───── Extracted entries

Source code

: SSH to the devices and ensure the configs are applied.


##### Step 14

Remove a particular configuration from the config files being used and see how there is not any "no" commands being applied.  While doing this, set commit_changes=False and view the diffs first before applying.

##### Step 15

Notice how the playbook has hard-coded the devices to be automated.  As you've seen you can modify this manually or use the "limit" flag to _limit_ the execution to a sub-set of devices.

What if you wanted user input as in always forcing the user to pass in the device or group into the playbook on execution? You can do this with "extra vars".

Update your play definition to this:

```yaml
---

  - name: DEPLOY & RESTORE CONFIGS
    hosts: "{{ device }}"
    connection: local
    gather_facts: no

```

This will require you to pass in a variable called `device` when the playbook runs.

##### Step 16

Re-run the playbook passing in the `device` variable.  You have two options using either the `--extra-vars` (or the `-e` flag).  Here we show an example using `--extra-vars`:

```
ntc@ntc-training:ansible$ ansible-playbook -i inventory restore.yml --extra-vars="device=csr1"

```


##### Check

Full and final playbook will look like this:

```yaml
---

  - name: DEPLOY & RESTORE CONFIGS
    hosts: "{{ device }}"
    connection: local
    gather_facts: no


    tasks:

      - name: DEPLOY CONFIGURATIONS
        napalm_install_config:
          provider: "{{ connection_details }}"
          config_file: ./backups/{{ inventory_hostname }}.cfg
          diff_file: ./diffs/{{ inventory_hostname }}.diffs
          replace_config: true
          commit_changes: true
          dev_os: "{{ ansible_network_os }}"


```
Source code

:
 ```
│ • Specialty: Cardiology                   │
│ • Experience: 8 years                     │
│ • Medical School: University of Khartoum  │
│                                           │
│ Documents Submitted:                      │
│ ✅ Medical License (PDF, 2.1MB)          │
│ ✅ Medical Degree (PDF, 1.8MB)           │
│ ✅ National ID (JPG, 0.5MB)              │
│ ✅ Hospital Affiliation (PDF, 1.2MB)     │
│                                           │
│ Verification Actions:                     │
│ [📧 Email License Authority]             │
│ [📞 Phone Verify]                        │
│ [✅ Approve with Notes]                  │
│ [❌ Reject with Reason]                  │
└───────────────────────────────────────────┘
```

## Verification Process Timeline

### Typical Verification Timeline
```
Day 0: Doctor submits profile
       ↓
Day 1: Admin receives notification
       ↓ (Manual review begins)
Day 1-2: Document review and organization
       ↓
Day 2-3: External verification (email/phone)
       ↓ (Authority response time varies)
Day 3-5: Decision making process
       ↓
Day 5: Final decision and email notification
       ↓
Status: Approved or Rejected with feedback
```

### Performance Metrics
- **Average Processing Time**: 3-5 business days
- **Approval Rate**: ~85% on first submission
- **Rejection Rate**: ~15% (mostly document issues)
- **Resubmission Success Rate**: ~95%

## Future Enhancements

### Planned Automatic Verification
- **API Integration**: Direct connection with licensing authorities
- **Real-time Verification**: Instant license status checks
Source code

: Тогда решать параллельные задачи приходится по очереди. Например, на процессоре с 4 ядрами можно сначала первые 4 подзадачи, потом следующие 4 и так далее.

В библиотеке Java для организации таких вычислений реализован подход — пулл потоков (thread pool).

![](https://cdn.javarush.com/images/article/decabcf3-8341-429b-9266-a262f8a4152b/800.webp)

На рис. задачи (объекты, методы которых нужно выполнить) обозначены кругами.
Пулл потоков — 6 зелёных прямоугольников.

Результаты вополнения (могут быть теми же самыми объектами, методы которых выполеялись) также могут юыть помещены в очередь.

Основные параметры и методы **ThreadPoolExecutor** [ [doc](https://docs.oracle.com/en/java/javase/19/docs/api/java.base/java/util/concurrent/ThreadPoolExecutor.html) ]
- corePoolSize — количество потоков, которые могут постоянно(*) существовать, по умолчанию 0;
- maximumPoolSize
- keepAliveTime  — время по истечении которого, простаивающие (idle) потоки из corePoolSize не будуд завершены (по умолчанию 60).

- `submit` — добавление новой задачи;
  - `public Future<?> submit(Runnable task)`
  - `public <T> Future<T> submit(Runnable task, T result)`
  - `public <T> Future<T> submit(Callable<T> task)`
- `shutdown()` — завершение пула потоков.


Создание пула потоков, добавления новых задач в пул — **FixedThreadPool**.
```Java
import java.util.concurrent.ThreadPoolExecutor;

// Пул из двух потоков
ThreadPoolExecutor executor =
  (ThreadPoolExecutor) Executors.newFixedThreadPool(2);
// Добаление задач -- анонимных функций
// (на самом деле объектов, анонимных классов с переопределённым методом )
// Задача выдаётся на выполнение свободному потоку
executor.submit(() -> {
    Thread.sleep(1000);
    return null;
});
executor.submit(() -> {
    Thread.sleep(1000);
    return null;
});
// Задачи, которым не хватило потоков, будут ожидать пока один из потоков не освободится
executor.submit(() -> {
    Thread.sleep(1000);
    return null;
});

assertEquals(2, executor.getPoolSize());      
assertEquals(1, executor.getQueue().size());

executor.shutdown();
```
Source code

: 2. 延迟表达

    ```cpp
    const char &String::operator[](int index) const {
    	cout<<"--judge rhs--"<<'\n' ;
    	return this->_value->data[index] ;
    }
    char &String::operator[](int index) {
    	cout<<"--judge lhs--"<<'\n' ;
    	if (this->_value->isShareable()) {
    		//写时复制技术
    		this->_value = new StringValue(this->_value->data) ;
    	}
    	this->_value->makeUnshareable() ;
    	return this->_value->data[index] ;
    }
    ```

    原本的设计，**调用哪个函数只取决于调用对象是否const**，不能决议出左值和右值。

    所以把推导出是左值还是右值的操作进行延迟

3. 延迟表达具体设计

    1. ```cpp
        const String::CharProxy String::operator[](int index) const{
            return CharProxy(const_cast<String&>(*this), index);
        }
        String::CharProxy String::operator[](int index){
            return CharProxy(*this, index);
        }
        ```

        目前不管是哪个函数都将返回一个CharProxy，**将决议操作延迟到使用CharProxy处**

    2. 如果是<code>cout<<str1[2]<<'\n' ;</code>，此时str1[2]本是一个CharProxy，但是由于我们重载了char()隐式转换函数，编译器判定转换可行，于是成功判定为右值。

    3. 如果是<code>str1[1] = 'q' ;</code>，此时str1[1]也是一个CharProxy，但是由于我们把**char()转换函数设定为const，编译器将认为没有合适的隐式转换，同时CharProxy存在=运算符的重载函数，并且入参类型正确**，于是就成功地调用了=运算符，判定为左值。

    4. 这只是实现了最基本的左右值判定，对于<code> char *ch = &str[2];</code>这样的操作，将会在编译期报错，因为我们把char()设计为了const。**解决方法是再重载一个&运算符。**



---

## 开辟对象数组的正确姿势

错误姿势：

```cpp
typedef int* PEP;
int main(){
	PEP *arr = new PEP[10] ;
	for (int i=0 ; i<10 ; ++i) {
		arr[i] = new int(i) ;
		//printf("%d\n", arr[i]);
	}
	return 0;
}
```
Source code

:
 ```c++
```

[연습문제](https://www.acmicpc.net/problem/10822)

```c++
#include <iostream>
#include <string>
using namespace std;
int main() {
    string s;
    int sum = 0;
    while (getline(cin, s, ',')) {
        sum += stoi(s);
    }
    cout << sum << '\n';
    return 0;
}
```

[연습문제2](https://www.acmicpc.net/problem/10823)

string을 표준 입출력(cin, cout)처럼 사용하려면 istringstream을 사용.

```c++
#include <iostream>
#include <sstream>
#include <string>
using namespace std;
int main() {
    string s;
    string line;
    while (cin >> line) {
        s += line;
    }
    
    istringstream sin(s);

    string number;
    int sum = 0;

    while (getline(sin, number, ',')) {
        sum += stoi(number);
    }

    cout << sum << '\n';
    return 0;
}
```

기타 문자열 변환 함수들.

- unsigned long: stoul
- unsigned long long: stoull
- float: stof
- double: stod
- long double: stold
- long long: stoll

──────────

■ Directions: Copy the full listing verbatim.

■ Written response:
Source code

: SSH to the devices and ensure the configs are applied.


##### Step 14

Remove a particular configuration from the config files being used and see how there is not any "no" commands being applied.  While doing this, set commit_changes=False and view the diffs first before applying.

##### Step 15

Notice how the playbook has hard-coded the devices to be automated.  As you've seen you can modify this manually or use the "limit" flag to _limit_ the execution to a sub-set of devices.

What if you wanted user input as in always forcing the user to pass in the device or group into the playbook on execution? You can do this with "extra vars".

Update your play definition to this:

```yaml
---

  - name: DEPLOY & RESTORE CONFIGS
    hosts: "{{ device }}"
    connection: local
    gather_facts: no

```

This will require you to pass in a variable called `device` when the playbook runs.

##### Step 16

Re-run the playbook passing in the `device` variable.  You have two options using either the `--extra-vars` (or the `-e` flag).  Here we show an example using `--extra-vars`:

```
ntc@ntc-training:ansible$ ansible-playbook -i inventory restore.yml --extra-vars="device=csr1"

```


##### Check

Full and final playbook will look like this:

```yaml
---

  - name: DEPLOY & RESTORE CONFIGS
    hosts: "{{ device }}"
    connection: local
    gather_facts: no


    tasks:

      - name: DEPLOY CONFIGURATIONS
        napalm_install_config:
          provider: "{{ connection_details }}"
          config_file: ./backups/{{ inventory_hostname }}.cfg
          diff_file: ./diffs/{{ inventory_hostname }}.diffs
          replace_config: true
          commit_changes: true
          dev_os: "{{ ansible_network_os }}"


```
Source code

:
 ```
│ • Specialty: Cardiology                   │
│ • Experience: 8 years                     │
│ • Medical School: University of Khartoum  │
│                                           │
│ Documents Submitted:                      │
│ ✅ Medical License (PDF, 2.1MB)          │
│ ✅ Medical Degree (PDF, 1.8MB)           │
│ ✅ National ID (JPG, 0.5MB)              │
│ ✅ Hospital Affiliation (PDF, 1.2MB)     │
│                                           │
│ Verification Actions:                     │
│ [📧 Email License Authority]             │
│ [📞 Phone Verify]                        │
│ [✅ Approve with Notes]                  │
│ [❌ Reject with Reason]                  │
└───────────────────────────────────────────┘
```

## Verification Process Timeline

### Typical Verification Timeline
```
Day 0: Doctor submits profile
       ↓
Day 1: Admin receives notification
       ↓ (Manual review begins)
Day 1-2: Document review and organization
       ↓
Day 2-3: External verification (email/phone)
       ↓ (Authority response time varies)
Day 3-5: Decision making process
       ↓
Day 5: Final decision and email notification
       ↓
Status: Approved or Rejected with feedback
```

### Performance Metrics
- **Average Processing Time**: 3-5 business days
- **Approval Rate**: ~85% on first submission
- **Rejection Rate**: ~15% (mostly document issues)
- **Resubmission Success Rate**: ~95%

## Future Enhancements

### Planned Automatic Verification
- **API Integration**: Direct connection with licensing authorities
- **Real-time Verification**: Instant license status checks
Source code

: Тогда решать параллельные задачи приходится по очереди. Например, на процессоре с 4 ядрами можно сначала первые 4 подзадачи, потом следующие 4 и так далее.

В библиотеке Java для организации таких вычислений реализован подход — пулл потоков (thread pool).

![](https://cdn.javarush.com/images/article/decabcf3-8341-429b-9266-a262f8a4152b/800.webp)

На рис. задачи (объекты, методы которых нужно выполнить) обозначены кругами.
Пулл потоков — 6 зелёных прямоугольников.

Результаты вополнения (могут быть теми же самыми объектами, методы которых выполеялись) также могут юыть помещены в очередь.

Основные параметры и методы **ThreadPoolExecutor** [ [doc](https://docs.oracle.com/en/java/javase/19/docs/api/java.base/java/util/concurrent/ThreadPoolExecutor.html) ]
- corePoolSize — количество потоков, которые могут постоянно(*) существовать, по умолчанию 0;
- maximumPoolSize
- keepAliveTime  — время по истечении которого, простаивающие (idle) потоки из corePoolSize не будуд завершены (по умолчанию 60).

- `submit` — добавление новой задачи;
  - `public Future<?> submit(Runnable task)`
  - `public <T> Future<T> submit(Runnable task, T result)`
  - `public <T> Future<T> submit(Callable<T> task)`
- `shutdown()` — завершение пула потоков.


Создание пула потоков, добавления новых задач в пул — **FixedThreadPool**.
```Java
import java.util.concurrent.ThreadPoolExecutor;

// Пул из двух потоков
ThreadPoolExecutor executor =
  (ThreadPoolExecutor) Executors.newFixedThreadPool(2);
// Добаление задач -- анонимных функций
// (на самом деле объектов, анонимных классов с переопределённым методом )
// Задача выдаётся на выполнение свободному потоку
executor.submit(() -> {
    Thread.sleep(1000);
    return null;
});
executor.submit(() -> {
    Thread.sleep(1000);
    return null;
});
// Задачи, которым не хватило потоков, будут ожидать пока один из потоков не освободится
executor.submit(() -> {
    Thread.sleep(1000);
    return null;
});

assertEquals(2, executor.getPoolSize());      
assertEquals(1, executor.getQueue().size());

executor.shutdown();
```
Source code

: 2. 延迟表达

    ```cpp
    const char &String::operator[](int index) const {
    	cout<<"--judge rhs--"<<'\n' ;
    	return this->_value->data[index] ;
    }
    char &String::operator[](int index) {
    	cout<<"--judge lhs--"<<'\n' ;
    	if (this->_value->isShareable()) {
    		//写时复制技术
    		this->_value = new StringValue(this->_value->data) ;
    	}
    	this->_value->makeUnshareable() ;
    	return this->_value->data[index] ;
    }
    ```

    原本的设计，**调用哪个函数只取决于调用对象是否const**，不能决议出左值和右值。

    所以把推导出是左值还是右值的操作进行延迟

3. 延迟表达具体设计

    1. ```cpp
        const String::CharProxy String::operator[](int index) const{
            return CharProxy(const_cast<String&>(*this), index);
        }
        String::CharProxy String::operator[](int index){
            return CharProxy(*this, index);
        }
        ```

        目前不管是哪个函数都将返回一个CharProxy，**将决议操作延迟到使用CharProxy处**

    2. 如果是<code>cout<<str1[2]<<'\n' ;</code>，此时str1[2]本是一个CharProxy，但是由于我们重载了char()隐式转换函数，编译器判定转换可行，于是成功判定为右值。

    3. 如果是<code>str1[1] = 'q' ;</code>，此时str1[1]也是一个CharProxy，但是由于我们把**char()转换函数设定为const，编译器将认为没有合适的隐式转换，同时CharProxy存在=运算符的重载函数，并且入参类型正确**，于是就成功地调用了=运算符，判定为左值。

    4. 这只是实现了最基本的左右值判定，对于<code> char *ch = &str[2];</code>这样的操作，将会在编译期报错，因为我们把char()设计为了const。**解决方法是再重载一个&运算符。**



---

## 开辟对象数组的正确姿势

错误姿势：

```cpp
typedef int* PEP;
int main(){
	PEP *arr = new PEP[10] ;
	for (int i=0 ; i<10 ; ++i) {
		arr[i] = new int(i) ;
		//printf("%d\n", arr[i]);
	}
	return 0;
}
```
Source code

:
 ```c++
```

[연습문제](https://www.acmicpc.net/problem/10822)

```c++
#include <iostream>
#include <string>
using namespace std;
int main() {
    string s;
    int sum = 0;
    while (getline(cin, s, ',')) {
        sum += stoi(s);
    }
    cout << sum << '\n';
    return 0;
}
```

[연습문제2](https://www.acmicpc.net/problem/10823)

string을 표준 입출력(cin, cout)처럼 사용하려면 istringstream을 사용.

```c++
#include <iostream>
#include <sstream>
#include <string>
using namespace std;
int main() {
    string s;
    string line;
    while (cin >> line) {
        s += line;
    }
    
    istringstream sin(s);

    string number;
    int sum = 0;

    while (getline(sin, number, ',')) {
        sum += stoi(number);
    }

    cout << sum << '\n';
    return 0;
}
```

기타 문자열 변환 함수들.

- unsigned long: stoul
- unsigned long long: stoull
- float: stof
- double: stod
- long double: stold
- long long: stoll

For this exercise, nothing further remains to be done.